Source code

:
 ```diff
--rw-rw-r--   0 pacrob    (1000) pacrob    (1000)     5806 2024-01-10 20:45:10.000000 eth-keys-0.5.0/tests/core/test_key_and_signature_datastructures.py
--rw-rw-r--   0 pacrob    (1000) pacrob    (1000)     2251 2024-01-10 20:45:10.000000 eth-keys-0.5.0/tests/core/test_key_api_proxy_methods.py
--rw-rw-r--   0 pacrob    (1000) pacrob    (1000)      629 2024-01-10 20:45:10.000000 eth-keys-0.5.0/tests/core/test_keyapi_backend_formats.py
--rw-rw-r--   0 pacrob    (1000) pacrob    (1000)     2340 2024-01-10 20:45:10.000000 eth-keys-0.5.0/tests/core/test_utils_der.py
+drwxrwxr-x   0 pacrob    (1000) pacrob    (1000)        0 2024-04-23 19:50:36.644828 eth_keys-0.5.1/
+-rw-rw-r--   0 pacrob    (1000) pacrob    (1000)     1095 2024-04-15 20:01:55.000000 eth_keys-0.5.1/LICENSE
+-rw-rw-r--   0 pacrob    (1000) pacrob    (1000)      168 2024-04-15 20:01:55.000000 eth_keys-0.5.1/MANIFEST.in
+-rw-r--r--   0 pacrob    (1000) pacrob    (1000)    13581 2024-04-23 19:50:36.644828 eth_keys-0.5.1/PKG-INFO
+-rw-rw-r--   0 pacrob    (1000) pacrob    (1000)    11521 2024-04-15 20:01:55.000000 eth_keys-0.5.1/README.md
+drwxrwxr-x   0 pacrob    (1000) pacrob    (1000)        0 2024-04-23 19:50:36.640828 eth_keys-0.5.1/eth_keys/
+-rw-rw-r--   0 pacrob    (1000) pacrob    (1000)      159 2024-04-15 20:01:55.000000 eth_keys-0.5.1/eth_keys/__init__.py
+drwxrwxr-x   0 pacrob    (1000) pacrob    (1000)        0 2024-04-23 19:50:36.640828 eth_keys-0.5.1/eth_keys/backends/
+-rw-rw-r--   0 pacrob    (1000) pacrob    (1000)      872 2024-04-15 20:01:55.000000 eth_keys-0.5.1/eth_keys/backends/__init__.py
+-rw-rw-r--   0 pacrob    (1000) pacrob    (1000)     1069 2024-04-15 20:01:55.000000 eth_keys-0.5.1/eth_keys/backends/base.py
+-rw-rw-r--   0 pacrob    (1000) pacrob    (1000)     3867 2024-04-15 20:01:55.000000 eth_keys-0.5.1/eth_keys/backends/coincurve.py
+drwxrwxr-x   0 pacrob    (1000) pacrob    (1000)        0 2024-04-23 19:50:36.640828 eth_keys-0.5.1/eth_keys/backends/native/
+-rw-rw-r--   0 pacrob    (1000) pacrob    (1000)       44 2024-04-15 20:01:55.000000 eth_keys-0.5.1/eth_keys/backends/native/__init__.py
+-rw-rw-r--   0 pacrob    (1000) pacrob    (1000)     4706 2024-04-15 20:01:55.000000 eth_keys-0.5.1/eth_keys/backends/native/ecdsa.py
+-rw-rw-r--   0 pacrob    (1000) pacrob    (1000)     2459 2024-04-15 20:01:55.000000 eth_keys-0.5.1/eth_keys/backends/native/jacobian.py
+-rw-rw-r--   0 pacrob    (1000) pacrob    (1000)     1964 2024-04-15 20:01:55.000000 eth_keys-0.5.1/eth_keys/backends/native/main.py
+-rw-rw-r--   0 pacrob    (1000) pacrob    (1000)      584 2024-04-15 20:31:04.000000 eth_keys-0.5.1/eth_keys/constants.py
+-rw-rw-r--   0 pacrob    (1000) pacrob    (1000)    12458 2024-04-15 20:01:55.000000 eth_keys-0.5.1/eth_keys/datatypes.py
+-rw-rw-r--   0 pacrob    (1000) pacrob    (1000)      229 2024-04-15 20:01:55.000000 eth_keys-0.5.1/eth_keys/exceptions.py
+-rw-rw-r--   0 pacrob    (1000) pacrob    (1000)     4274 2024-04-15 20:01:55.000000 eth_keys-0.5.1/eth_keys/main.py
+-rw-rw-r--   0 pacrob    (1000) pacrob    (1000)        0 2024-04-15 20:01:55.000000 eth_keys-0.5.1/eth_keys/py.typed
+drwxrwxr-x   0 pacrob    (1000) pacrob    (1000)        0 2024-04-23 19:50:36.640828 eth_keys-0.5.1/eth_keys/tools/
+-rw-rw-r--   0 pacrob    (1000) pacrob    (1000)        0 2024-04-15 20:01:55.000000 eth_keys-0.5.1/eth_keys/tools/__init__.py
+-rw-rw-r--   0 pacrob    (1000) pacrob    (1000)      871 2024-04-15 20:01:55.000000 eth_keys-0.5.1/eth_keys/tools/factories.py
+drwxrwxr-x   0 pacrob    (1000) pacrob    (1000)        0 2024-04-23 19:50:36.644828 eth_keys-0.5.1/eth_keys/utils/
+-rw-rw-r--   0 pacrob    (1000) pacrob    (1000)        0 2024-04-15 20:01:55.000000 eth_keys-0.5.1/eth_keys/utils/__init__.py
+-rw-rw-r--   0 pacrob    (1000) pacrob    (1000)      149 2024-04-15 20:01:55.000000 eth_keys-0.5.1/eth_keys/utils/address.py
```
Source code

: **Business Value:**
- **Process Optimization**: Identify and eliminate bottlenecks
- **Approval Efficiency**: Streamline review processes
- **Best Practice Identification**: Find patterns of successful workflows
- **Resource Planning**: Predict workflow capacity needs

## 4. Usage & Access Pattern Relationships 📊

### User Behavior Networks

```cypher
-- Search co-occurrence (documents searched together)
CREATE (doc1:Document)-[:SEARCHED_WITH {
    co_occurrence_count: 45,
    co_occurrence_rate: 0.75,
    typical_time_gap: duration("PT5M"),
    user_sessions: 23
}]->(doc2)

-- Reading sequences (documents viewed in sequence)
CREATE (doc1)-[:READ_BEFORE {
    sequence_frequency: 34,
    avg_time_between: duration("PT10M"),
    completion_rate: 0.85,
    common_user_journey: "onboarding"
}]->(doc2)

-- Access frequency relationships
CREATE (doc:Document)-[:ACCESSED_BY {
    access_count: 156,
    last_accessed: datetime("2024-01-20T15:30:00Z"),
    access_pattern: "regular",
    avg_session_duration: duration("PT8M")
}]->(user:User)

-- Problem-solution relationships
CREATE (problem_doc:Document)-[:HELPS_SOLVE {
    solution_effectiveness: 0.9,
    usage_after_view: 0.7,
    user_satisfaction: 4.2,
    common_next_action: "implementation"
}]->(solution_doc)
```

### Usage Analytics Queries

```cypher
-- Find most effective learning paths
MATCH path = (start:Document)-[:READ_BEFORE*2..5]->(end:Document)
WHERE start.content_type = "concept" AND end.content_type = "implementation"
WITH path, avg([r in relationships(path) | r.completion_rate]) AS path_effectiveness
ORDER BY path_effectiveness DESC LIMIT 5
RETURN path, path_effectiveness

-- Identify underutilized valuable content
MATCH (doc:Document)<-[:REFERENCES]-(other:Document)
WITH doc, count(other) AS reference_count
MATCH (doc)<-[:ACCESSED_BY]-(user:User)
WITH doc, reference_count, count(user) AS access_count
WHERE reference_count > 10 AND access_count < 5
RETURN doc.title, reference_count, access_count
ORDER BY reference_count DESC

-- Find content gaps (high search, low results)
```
• • • •
Problem: Retype the material above in full, keeping every word as it stands.

Written solution:
Source code

:
 ```diff
--rw-rw-r--   0 pacrob    (1000) pacrob    (1000)     5806 2024-01-10 20:45:10.000000 eth-keys-0.5.0/tests/core/test_key_and_signature_datastructures.py
--rw-rw-r--   0 pacrob    (1000) pacrob    (1000)     2251 2024-01-10 20:45:10.000000 eth-keys-0.5.0/tests/core/test_key_api_proxy_methods.py
--rw-rw-r--   0 pacrob    (1000) pacrob    (1000)      629 2024-01-10 20:45:10.000000 eth-keys-0.5.0/tests/core/test_keyapi_backend_formats.py
--rw-rw-r--   0 pacrob    (1000) pacrob    (1000)     2340 2024-01-10 20:45:10.000000 eth-keys-0.5.0/tests/core/test_utils_der.py
+drwxrwxr-x   0 pacrob    (1000) pacrob    (1000)        0 2024-04-23 19:50:36.644828 eth_keys-0.5.1/
+-rw-rw-r--   0 pacrob    (1000) pacrob    (1000)     1095 2024-04-15 20:01:55.000000 eth_keys-0.5.1/LICENSE
+-rw-rw-r--   0 pacrob    (1000) pacrob    (1000)      168 2024-04-15 20:01:55.000000 eth_keys-0.5.1/MANIFEST.in
+-rw-r--r--   0 pacrob    (1000) pacrob    (1000)    13581 2024-04-23 19:50:36.644828 eth_keys-0.5.1/PKG-INFO
+-rw-rw-r--   0 pacrob    (1000) pacrob    (1000)    11521 2024-04-15 20:01:55.000000 eth_keys-0.5.1/README.md
+drwxrwxr-x   0 pacrob    (1000) pacrob    (1000)        0 2024-04-23 19:50:36.640828 eth_keys-0.5.1/eth_keys/
+-rw-rw-r--   0 pacrob    (1000) pacrob    (1000)      159 2024-04-15 20:01:55.000000 eth_keys-0.5.1/eth_keys/__init__.py
+drwxrwxr-x   0 pacrob    (1000) pacrob    (1000)        0 2024-04-23 19:50:36.640828 eth_keys-0.5.1/eth_keys/backends/
+-rw-rw-r--   0 pacrob    (1000) pacrob    (1000)      872 2024-04-15 20:01:55.000000 eth_keys-0.5.1/eth_keys/backends/__init__.py
+-rw-rw-r--   0 pacrob    (1000) pacrob    (1000)     1069 2024-04-15 20:01:55.000000 eth_keys-0.5.1/eth_keys/backends/base.py
+-rw-rw-r--   0 pacrob    (1000) pacrob    (1000)     3867 2024-04-15 20:01:55.000000 eth_keys-0.5.1/eth_keys/backends/coincurve.py
+drwxrwxr-x   0 pacrob    (1000) pacrob    (1000)        0 2024-04-23 19:50:36.640828 eth_keys-0.5.1/eth_keys/backends/native/
+-rw-rw-r--   0 pacrob    (1000) pacrob    (1000)       44 2024-04-15 20:01:55.000000 eth_keys-0.5.1/eth_keys/backends/native/__init__.py
+-rw-rw-r--   0 pacrob    (1000) pacrob    (1000)     4706 2024-04-15 20:01:55.000000 eth_keys-0.5.1/eth_keys/backends/native/ecdsa.py
+-rw-rw-r--   0 pacrob    (1000) pacrob    (1000)     2459 2024-04-15 20:01:55.000000 eth_keys-0.5.1/eth_keys/backends/native/jacobian.py
+-rw-rw-r--   0 pacrob    (1000) pacrob    (1000)     1964 2024-04-15 20:01:55.000000 eth_keys-0.5.1/eth_keys/backends/native/main.py
+-rw-rw-r--   0 pacrob    (1000) pacrob    (1000)      584 2024-04-15 20:31:04.000000 eth_keys-0.5.1/eth_keys/constants.py
+-rw-rw-r--   0 pacrob    (1000) pacrob    (1000)    12458 2024-04-15 20:01:55.000000 eth_keys-0.5.1/eth_keys/datatypes.py
+-rw-rw-r--   0 pacrob    (1000) pacrob    (1000)      229 2024-04-15 20:01:55.000000 eth_keys-0.5.1/eth_keys/exceptions.py
+-rw-rw-r--   0 pacrob    (1000) pacrob    (1000)     4274 2024-04-15 20:01:55.000000 eth_keys-0.5.1/eth_keys/main.py
+-rw-rw-r--   0 pacrob    (1000) pacrob    (1000)        0 2024-04-15 20:01:55.000000 eth_keys-0.5.1/eth_keys/py.typed
+drwxrwxr-x   0 pacrob    (1000) pacrob    (1000)        0 2024-04-23 19:50:36.640828 eth_keys-0.5.1/eth_keys/tools/
+-rw-rw-r--   0 pacrob    (1000) pacrob    (1000)        0 2024-04-15 20:01:55.000000 eth_keys-0.5.1/eth_keys/tools/__init__.py
+-rw-rw-r--   0 pacrob    (1000) pacrob    (1000)      871 2024-04-15 20:01:55.000000 eth_keys-0.5.1/eth_keys/tools/factories.py
+drwxrwxr-x   0 pacrob    (1000) pacrob    (1000)        0 2024-04-23 19:50:36.644828 eth_keys-0.5.1/eth_keys/utils/
+-rw-rw-r--   0 pacrob    (1000) pacrob    (1000)        0 2024-04-15 20:01:55.000000 eth_keys-0.5.1/eth_keys/utils/__init__.py
+-rw-rw-r--   0 pacrob    (1000) pacrob    (1000)      149 2024-04-15 20:01:55.000000 eth_keys-0.5.1/eth_keys/utils/address.py
```
Source code

: **Business Value:**
- **Process Optimization**: Identify and eliminate bottlenecks
- **Approval Efficiency**: Streamline review processes
- **Best Practice Identification**: Find patterns of successful workflows
- **Resource Planning**: Predict workflow capacity needs

## 4. Usage & Access Pattern Relationships 📊

### User Behavior Networks

```cypher
-- Search co-occurrence (documents searched together)
CREATE (doc1:Document)-[:SEARCHED_WITH {
    co_occurrence_count: 45,
    co_occurrence_rate: 0.75,
    typical_time_gap: duration("PT5M"),
    user_sessions: 23
}]->(doc2)

-- Reading sequences (documents viewed in sequence)
CREATE (doc1)-[:READ_BEFORE {
    sequence_frequency: 34,
    avg_time_between: duration("PT10M"),
    completion_rate: 0.85,
    common_user_journey: "onboarding"
}]->(doc2)

-- Access frequency relationships
CREATE (doc:Document)-[:ACCESSED_BY {
    access_count: 156,
    last_accessed: datetime("2024-01-20T15:30:00Z"),
    access_pattern: "regular",
    avg_session_duration: duration("PT8M")
}]->(user:User)

-- Problem-solution relationships
CREATE (problem_doc:Document)-[:HELPS_SOLVE {
    solution_effectiveness: 0.9,
    usage_after_view: 0.7,
    user_satisfaction: 4.2,
    common_next_action: "implementation"
}]->(solution_doc)
```

### Usage Analytics Queries

```cypher
-- Find most effective learning paths
MATCH path = (start:Document)-[:READ_BEFORE*2..5]->(end:Document)
WHERE start.content_type = "concept" AND end.content_type = "implementation"
WITH path, avg([r in relationships(path) | r.completion_rate]) AS path_effectiveness
ORDER BY path_effectiveness DESC LIMIT 5
RETURN path, path_effectiveness

-- Identify underutilized valuable content
MATCH (doc:Document)<-[:REFERENCES]-(other:Document)
WITH doc, count(other) AS reference_count
MATCH (doc)<-[:ACCESSED_BY]-(user:User)
WITH doc, reference_count, count(user) AS access_count
WHERE reference_count > 10 AND access_count < 5
RETURN doc.title, reference_count, access_count
ORDER BY reference_count DESC

-- Find content gaps (high search, low results)
```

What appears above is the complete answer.